Emily Sansone received the Zostavax vaccine in September 2007. Afterward, she suffered a rash around her right eye plus pain in her left eye, prompting her to seek treatment from an ophthalmologist. The physician diagnosed shingles. That year and in 2008, Sansone told other treating physicians that she had developed shingles in her eye after receiving the shingles vaccine. In 2018, she sued Merck & Co., Inc., and Merck Sharp & Dohme Corp., alleging defective design, failure to warn, negligence, and negligent misrepresentation. The defense moved for summary judgment on limitations grounds.
Denying the motion, the court noted that products liability and negligence claims have a four-year limitations period in Florida. A cause of action accrues, the court said, when the last element constituting the cause of action occurs. Citing case law, the court said that discovery of facts giving rise to a cause of action need not lead to a person’s legal certainty that a claim exists for the limitations period to run. Here, the court said, the record contains genuine issues of material fact regarding whether the plaintiff believed or had reason to believe that her eye symptoms were a reaction to Zostavax. The court added that the plaintiff’s statements to her various treating physicians do not necessarily demonstrate that she understood there was a connection between the vaccine and her shingles. Thus, the court concluded that a jury should decide whether the plaintiff knew or had reason to know in 2007 and 2008 that Zostavax may have caused her symptoms.
Citation: Sansone v. Merck & Co., No. 2:18-cv-20114 (E.D. Pa. July 27, 2021).
Plaintiff counsel: AAJ member Virginia E. Anello, New York City; and AAJ member Michael S. Goetz and Nicole M. Georges, both of Tampa, Fla.

Stored data entries:
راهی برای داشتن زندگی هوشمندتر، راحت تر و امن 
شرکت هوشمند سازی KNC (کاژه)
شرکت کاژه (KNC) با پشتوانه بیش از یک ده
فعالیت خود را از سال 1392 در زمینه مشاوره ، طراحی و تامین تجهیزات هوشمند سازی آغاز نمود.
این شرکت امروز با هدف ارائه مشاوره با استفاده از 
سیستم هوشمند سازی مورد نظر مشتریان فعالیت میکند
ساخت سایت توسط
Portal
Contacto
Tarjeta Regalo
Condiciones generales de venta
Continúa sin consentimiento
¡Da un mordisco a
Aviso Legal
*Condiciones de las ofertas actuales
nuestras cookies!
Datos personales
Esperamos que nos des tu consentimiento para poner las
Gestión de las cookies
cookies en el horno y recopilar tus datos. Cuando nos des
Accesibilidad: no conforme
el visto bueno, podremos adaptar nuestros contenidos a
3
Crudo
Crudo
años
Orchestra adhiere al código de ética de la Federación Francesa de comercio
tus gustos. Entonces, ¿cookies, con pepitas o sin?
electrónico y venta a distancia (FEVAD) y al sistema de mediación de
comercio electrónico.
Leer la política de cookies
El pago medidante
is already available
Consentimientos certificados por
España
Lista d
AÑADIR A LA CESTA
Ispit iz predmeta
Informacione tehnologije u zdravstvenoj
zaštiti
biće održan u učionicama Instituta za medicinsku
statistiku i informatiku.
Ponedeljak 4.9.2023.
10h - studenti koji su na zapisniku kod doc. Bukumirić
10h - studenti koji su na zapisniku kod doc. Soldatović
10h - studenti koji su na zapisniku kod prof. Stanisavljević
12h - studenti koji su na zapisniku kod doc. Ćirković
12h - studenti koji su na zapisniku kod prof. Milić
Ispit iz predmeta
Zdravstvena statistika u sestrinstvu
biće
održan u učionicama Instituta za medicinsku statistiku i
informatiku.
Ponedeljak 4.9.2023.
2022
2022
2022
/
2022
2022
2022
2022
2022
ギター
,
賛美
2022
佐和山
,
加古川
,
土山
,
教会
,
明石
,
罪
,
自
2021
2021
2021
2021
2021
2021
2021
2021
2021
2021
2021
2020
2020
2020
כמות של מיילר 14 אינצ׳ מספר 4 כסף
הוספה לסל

_Task instructions_:
• a. Write out the part of the vaccine case summary that begins at the words "Emily Sansone received" and stops after "on limitations grounds.".
• b. List each claim that the vaccine case summary says the plaintiff brought against the defendants.
These lines play no part in the work.

_Task-by-task results_:
• a.
Emily Sansone received the Zostavax vaccine in September 2007. Afterward, she suffered a rash around her right eye plus pain in her left eye, prompting her to seek treatment from an ophthalmologist. The physician diagnosed shingles. That year and in 2008, Sansone told other treating physicians that she had developed shingles in her eye after receiving the shingles vaccine. In 2018, she sued Merck & Co., Inc., and Merck Sharp & Dohme Corp., alleging defective design, failure to warn, negligence, and negligent misrepresentation. The defense moved for summary judgment on limitations grounds.

• b.
- defective design
- failure to warn
- negligence
- negligent misrepresentation